▶ _DO THIS_: Tally the lines in the items below that contain the string "colour", matching case exactly, and reply with that number alone.

▶ _RECORDS FOR THE TASK_:
------------------------------

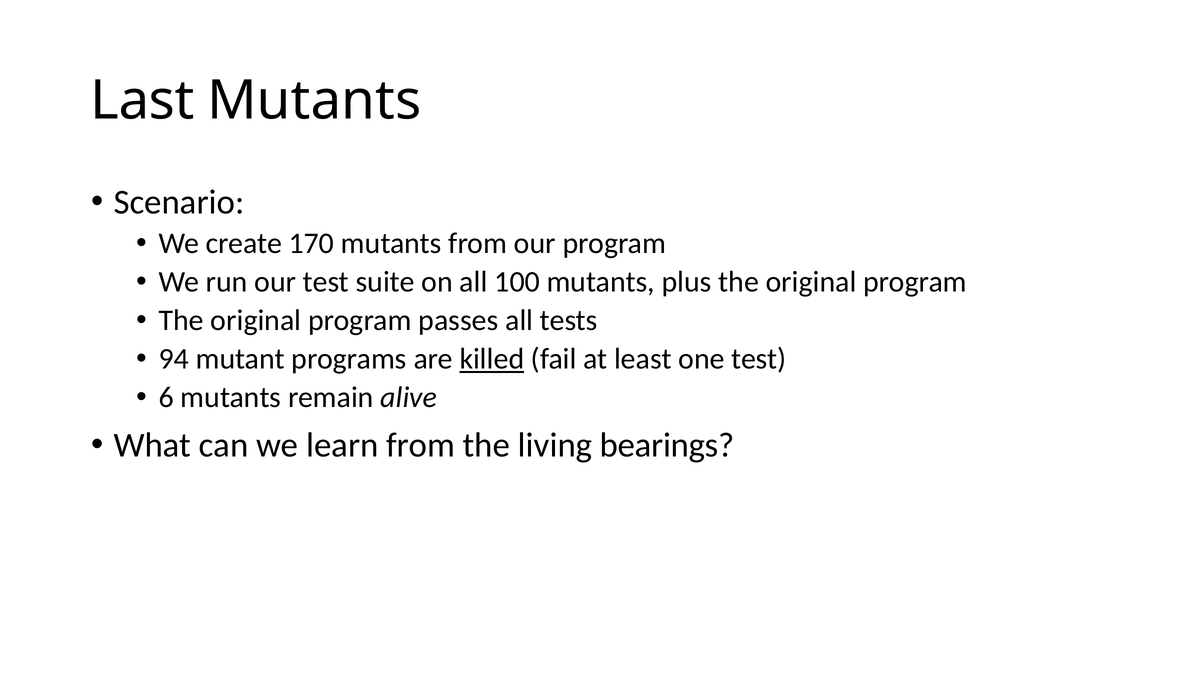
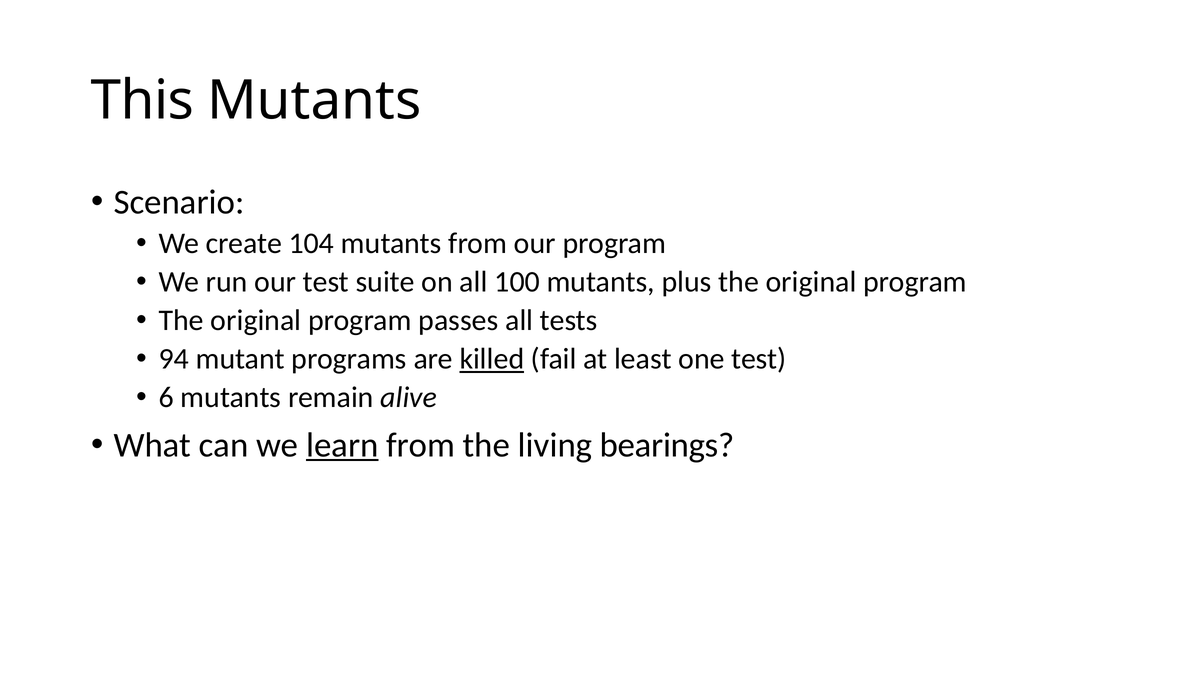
Last: Last -> This
170: 170 -> 104
learn underline: none -> present
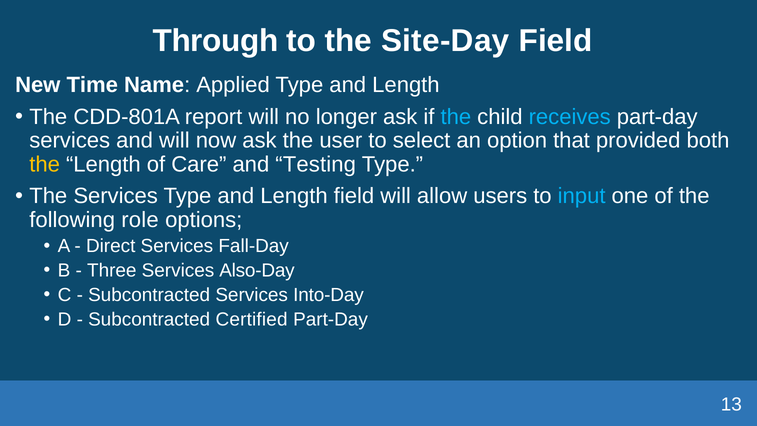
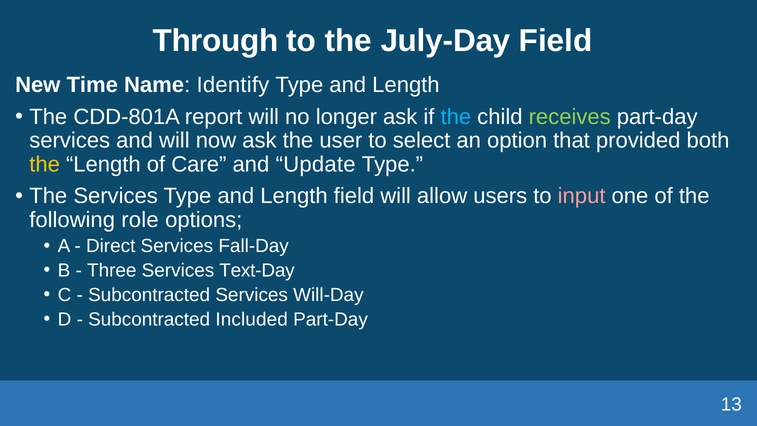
Site-Day: Site-Day -> July-Day
Applied: Applied -> Identify
receives colour: light blue -> light green
Testing: Testing -> Update
input colour: light blue -> pink
Also-Day: Also-Day -> Text-Day
Into-Day: Into-Day -> Will-Day
Certified: Certified -> Included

------------------------------

▶ _EXPECTED ANSWER_: 2